50 anos
Beatriz Vargas Ramos
Um dia eu vim...
Não me lembro como nem quando.
Sei do que me contaram...
Que vim à força, a fórceps, tenaz
Eu não sabia como foi ou como seria,
Nem sei se queria, só sei que cheguei.
Nada escolhi.
- Ninguém escolhe –
Mas tive sorte, eu tive amor.
Depois veio o tempo do medo.
Tempo lento, paralisado,
Sem saída, sem futuro.
Tempo de palavras sem fala,
Meu silêncio.
Tempo da consciência do medo.
Medo da lua, do escuro, do trovão.
- Atavismo? Acho que não... -
Tempo de desamparo e de abismos,
Da escola-prisão, da cidade-prisão.
Naquele tempo lento somente o rio era movimento...

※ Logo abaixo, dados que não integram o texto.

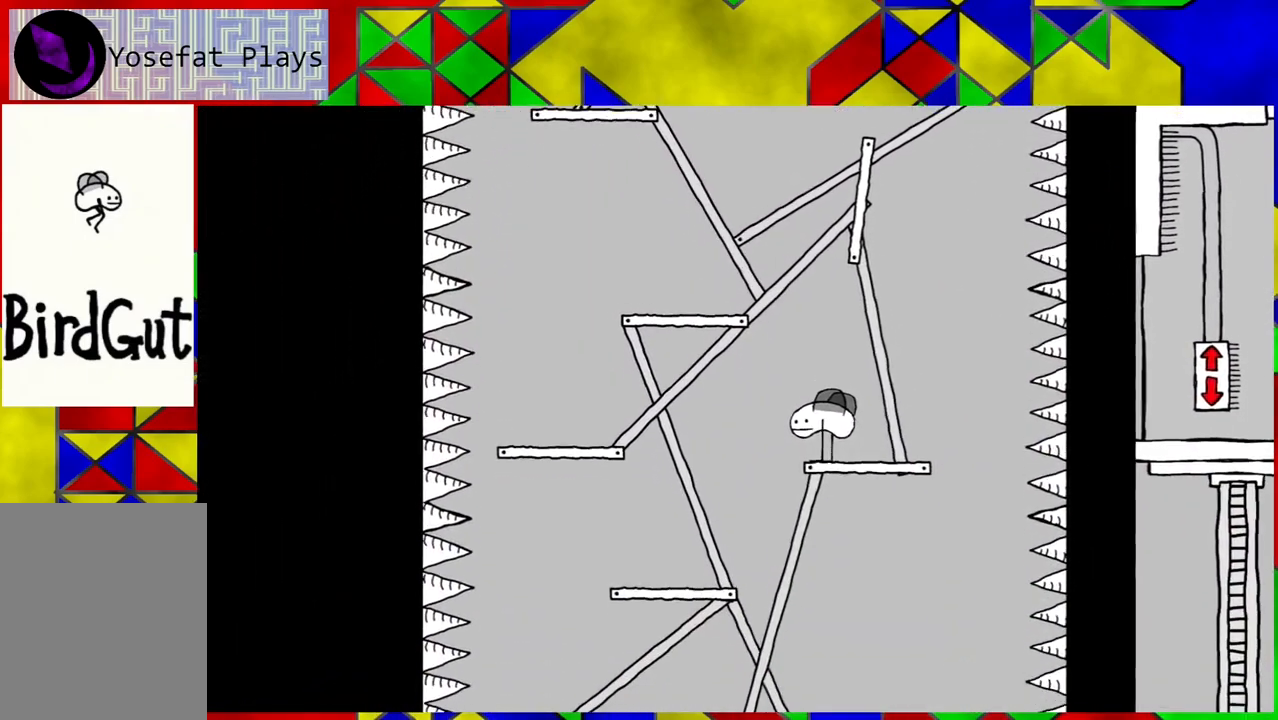
{"buttons": ["B", "DPAD_LEFT"], "left_stick": "center", "right_stick": "center", "events": [[17, "DPAD_LEFT", "down"], [33, "B", "down"]]}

O trem-de-ferro, minha metáfora do mundo,
Mundo que eu não conhecia, mundo que não era meu.
Tinha pressa de viver, de seguir os trilhos,
Mas não saí da estação.
A ponte imóvel, a pedra imóvel,
A hora dos sinos, do apito da fábrica,
Surpresa nenhuma, nenhuma transformação.
Ritmo de velhos em procissão.
A mesma festa de São João.
Só o cinema fechou.
Caminhos batidos.
Faria Lemos, Carangola, Catuné,
Pedra Dourada, Espera Feliz,
Uma vez Manhuaçu, Manhumirim,
Porciúncula, Natividade, Varre-Sai.
O ir e vir da escola:
- “Bom dia, Dona Dinorah”!
- “Boa tarde, Seu Olinto”!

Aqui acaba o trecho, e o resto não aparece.